Во время ужина Пепе часто бросал на хозяина встревоженные взгляды. Он то и дело входил и выходил из столовой, подливая в бокалы вина, смахивая со стола хлебные крошки и убирая ненужную посуду.
Задержавшись возле Моргана, чтобы снова наполнить его бокал, слуга негромко спросил:
— Вам не понравился цыпленок, мой полковник?
— Он очень хорош, — ответил Морган.
— Но вы почти ничего не ели. Я бы приготовил для вас ветчину или что-нибудь еще в этом роде, только в этом доме нет никакой другой еды. Абсолютно никакой.
— О чем ты говоришь?
Пепе едва заметно пожал плечами.
— Я нашел здесь только немного муки и шоколада и еще горшок с лесным медом. Больше у них на кухне нет ни единого кусочка. Половину того, что сегодня приготовили, отнесли в тюрьму. Женщина, которая распоряжается на кухне, говорит, что у них нет денег.
— Это правда? — Морган взглянул на Фелиситэ, нахмурив брови.
— Что именно? — Щеки девушки зарделись от охватившего ее гнева, вызванного этим унизительным вопросом.
— Мне трудно в это поверить, особенно после тех невероятных предложений, которые я услышал от тебя не так давно.
— Тогда речь шла о комиссионных и льготах, а не о наличных деньгах. Кроме того, меня предупредили, что я не имею права ничего продавать из имущества отца, описанного на предмет конфискации, а лавку, где он торговал тканями, естественно, пришлось закрыть после его, ареста. Чтобы получить вознаграждение, которое я обещала, вам бы пришлось ждать, когда его оправдают и отпустят. Я не имею права продавать даже собственную одежду, потому что она, по справедливому убеждению властей, тоже принадлежит моему отцу. Морган нахмурился еще больше.
— Но твой отец наверняка откладывал что-нибудь на черный день, и на эти деньги можно покупать еду. Тебя никто бы не упрекнул, если бы ты воспользовалась ими с этой целью.
— У него было немного денег, но они пропали. — Фелиситэ опустила глаза, глядя на кусок цыпленка, остывавший на тарелке.
— Пропали?
— Их взял Валькур.
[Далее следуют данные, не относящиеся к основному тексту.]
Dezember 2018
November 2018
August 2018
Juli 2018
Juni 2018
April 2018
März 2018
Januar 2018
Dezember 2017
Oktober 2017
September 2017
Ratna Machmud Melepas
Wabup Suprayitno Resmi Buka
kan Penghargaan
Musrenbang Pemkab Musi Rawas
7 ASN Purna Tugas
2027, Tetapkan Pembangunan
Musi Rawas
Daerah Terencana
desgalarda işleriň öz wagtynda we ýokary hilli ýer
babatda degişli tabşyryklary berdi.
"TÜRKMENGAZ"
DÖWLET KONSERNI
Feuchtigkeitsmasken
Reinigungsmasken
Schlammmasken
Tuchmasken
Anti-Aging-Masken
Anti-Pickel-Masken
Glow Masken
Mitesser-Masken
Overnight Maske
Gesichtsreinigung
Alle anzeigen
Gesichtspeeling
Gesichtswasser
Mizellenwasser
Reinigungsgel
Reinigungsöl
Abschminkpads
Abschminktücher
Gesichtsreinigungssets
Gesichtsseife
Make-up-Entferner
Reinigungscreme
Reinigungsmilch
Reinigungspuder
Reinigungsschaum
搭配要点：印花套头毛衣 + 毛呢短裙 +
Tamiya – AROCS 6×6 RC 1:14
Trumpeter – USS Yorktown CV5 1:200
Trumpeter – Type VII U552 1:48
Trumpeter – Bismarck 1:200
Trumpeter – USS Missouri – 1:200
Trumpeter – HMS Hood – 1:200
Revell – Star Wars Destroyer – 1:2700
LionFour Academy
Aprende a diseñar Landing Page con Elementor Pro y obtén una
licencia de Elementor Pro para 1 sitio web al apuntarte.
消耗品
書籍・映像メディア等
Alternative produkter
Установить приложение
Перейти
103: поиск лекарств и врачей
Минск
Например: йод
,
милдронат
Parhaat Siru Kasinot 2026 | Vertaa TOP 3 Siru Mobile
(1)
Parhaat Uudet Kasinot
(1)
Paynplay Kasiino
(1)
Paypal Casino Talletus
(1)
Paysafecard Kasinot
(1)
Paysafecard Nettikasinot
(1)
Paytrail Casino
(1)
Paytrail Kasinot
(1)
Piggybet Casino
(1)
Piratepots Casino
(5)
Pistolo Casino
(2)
Морган откинулся на стуле.
— Почему ты не сказала мне?
— Зачем? — осторожно поинтересовалась она.
— Я бы дал тебе денег.
— От вас мне ничего не надо. — Фелиситэ вскинула голову.
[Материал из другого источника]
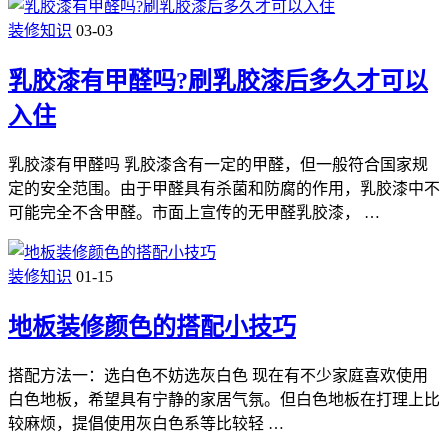
装修知识
03-03
乳胶漆有甲醛吗?刷乳胶漆后多久才可以
入住
乳胶漆有甲醛吗 乳胶漆含有一定的甲醛，但一般符合国家规
定的安全范围。由于甲醛具有杀菌和防腐的作用，乳胶漆中不
可能完全不含甲醛。市面上宣传的无甲醛乳胶漆， …
装修知识
01-15
地板装修颜色的搭配小技巧
搭配方法一：选白色不妨选灰白色 现在有不少家庭喜欢使用
白色地板，希望具有宁静的家居气氛。但白色地板在打理上比
较麻烦，提倡使用灰白色系等比较轻 …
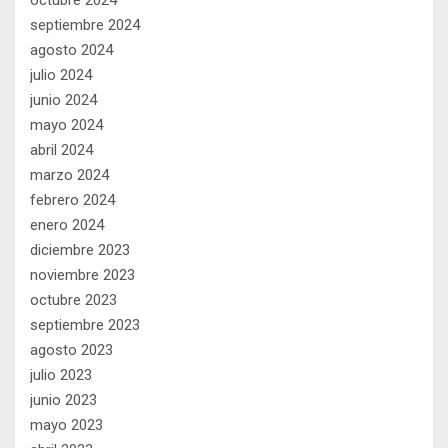
septiembre 2024
agosto 2024
julio 2024
junio 2024
mayo 2024
abril 2024
marzo 2024
febrero 2024
enero 2024
diciembre 2023
noviembre 2023
octubre 2023
septiembre 2023
agosto 2023
julio 2023
junio 2023
mayo 2023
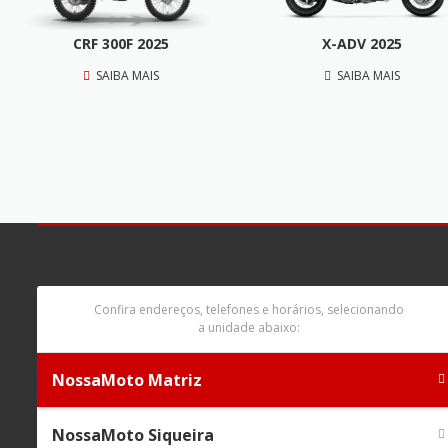
CRF 300F 2025
X-ADV 2025
SAIBA MAIS
SAIBA MAIS
Confira endereços, telefones e horários, selecionando
a unidade abaixo:
NossaMoto Matriz
NossaMoto Siqueira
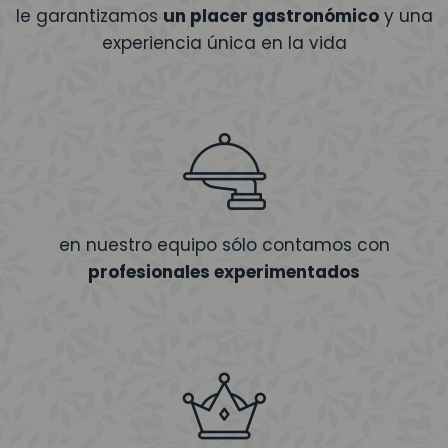
le garantizamos
un placer gastronómico
y una
experiencia única en la vida
en nuestro equipo sólo contamos con
profesionales experimentados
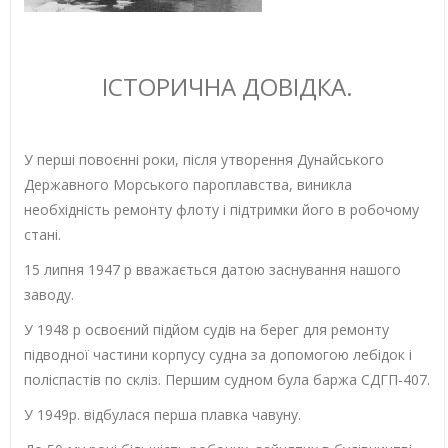
ІСТОРИЧНА ДОВІДКА.
У перші повоєнні роки, після утворення Дунайського
Державного Морського пароплавства, виникла
необхідність ремонту флоту і підтримки його в робочому
стані.
15 липня 1947 р вважається датою заснування нашого
заводу.
У 1948 р освоєний підйом судів на берег для ремонту
підводної частини корпусу судна за допомогою лебідок і
поліспастів по скліз. Першим судном була баржа СДГП-407.
У 1949р. відбулася перша плавка чавуну.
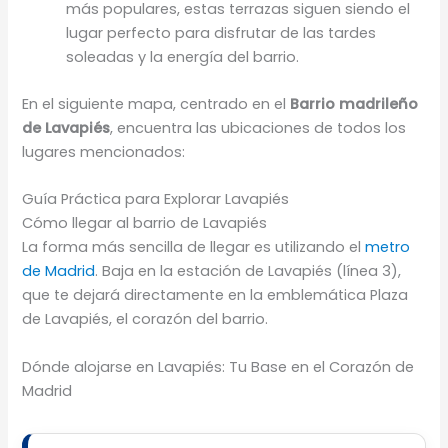
más populares, estas terrazas siguen siendo el
lugar perfecto para disfrutar de las tardes
soleadas y la energía del barrio.
En el siguiente mapa, centrado en el
Barrio madrileño
de Lavapiés
, encuentra las ubicaciones de todos los
lugares mencionados:
Guía Práctica para Explorar Lavapiés
Cómo llegar al barrio de Lavapiés
La forma más sencilla de llegar es utilizando el
metro
de Madrid
. Baja en la estación de Lavapiés (línea 3),
que te dejará directamente en la emblemática Plaza
de Lavapiés, el corazón del barrio.
Dónde alojarse en Lavapiés: Tu Base en el Corazón de
Madrid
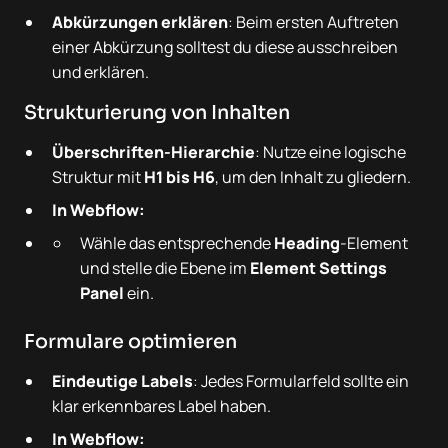
Abkürzungen erklären
: Beim ersten Auftreten
einer Abkürzung solltest du diese ausschreiben
und erklären.
Strukturierung von Inhalten
Überschriften-Hierarchie
: Nutze eine logische
Struktur mit
H1 bis H6
, um den Inhalt zu gliedern.
In Webflow:
Wähle das entsprechende
Heading
-Element
und stelle die Ebene im
Element Settings
Panel
ein.
Formulare optimieren
Eindeutige Labels
: Jedes Formularfeld sollte ein
klar erkennbares Label haben.
In Webflow:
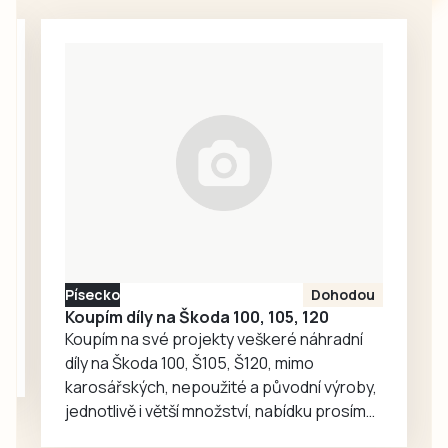
domácí hřišti
vyzvou Kaplici.
První mistrák čeká
také třetiligové
dorostence FC
Písek, kteří poměří
síly s Rokycany. V
neděli se na
hradišťském
motodromu
pojede cyklistický
závod Galaxy
Písecko
Dohodou
CykloŠvec
Koupím díly na Škoda 100, 105, 120
kritérium Hradiště
Koupím na své projekty veškeré náhradní
2026. Příprava…
díly na Škoda 100, Š105, Š120, mimo
karosářských, nepoužité a původní výroby,
jednotlivě i větší množství, nabídku prosím
pouze na e-mail: svorpi@seznam.cz.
— Возможно. Но только тебе и твоим слугам нужно есть. Да и я сам, несмотря на свое равнодушное отношение к пище, вряд ли останусь безразличным, если на столе не окажется абсолютно ничего.
Ответом на его слова было молчание. Увидев, что Фелиситэ не собирается продолжать разговор, Морган стремительно обернулся к Пепе, заставив того подпрыгнуть от неожиданности.
— У тебя есть деньги, так?
— Да, мой полковник.
— Почему тогда ты сам не отправился на рынок, раз увидел, что здесь ничего нет?
— Я бы с удовольствием, мой полковник, — сокрушенно проговорил слуга, — только я понял это слишком поздно. К тому времени торговцы на рынке уже закрыли лавки и разошлись по домам.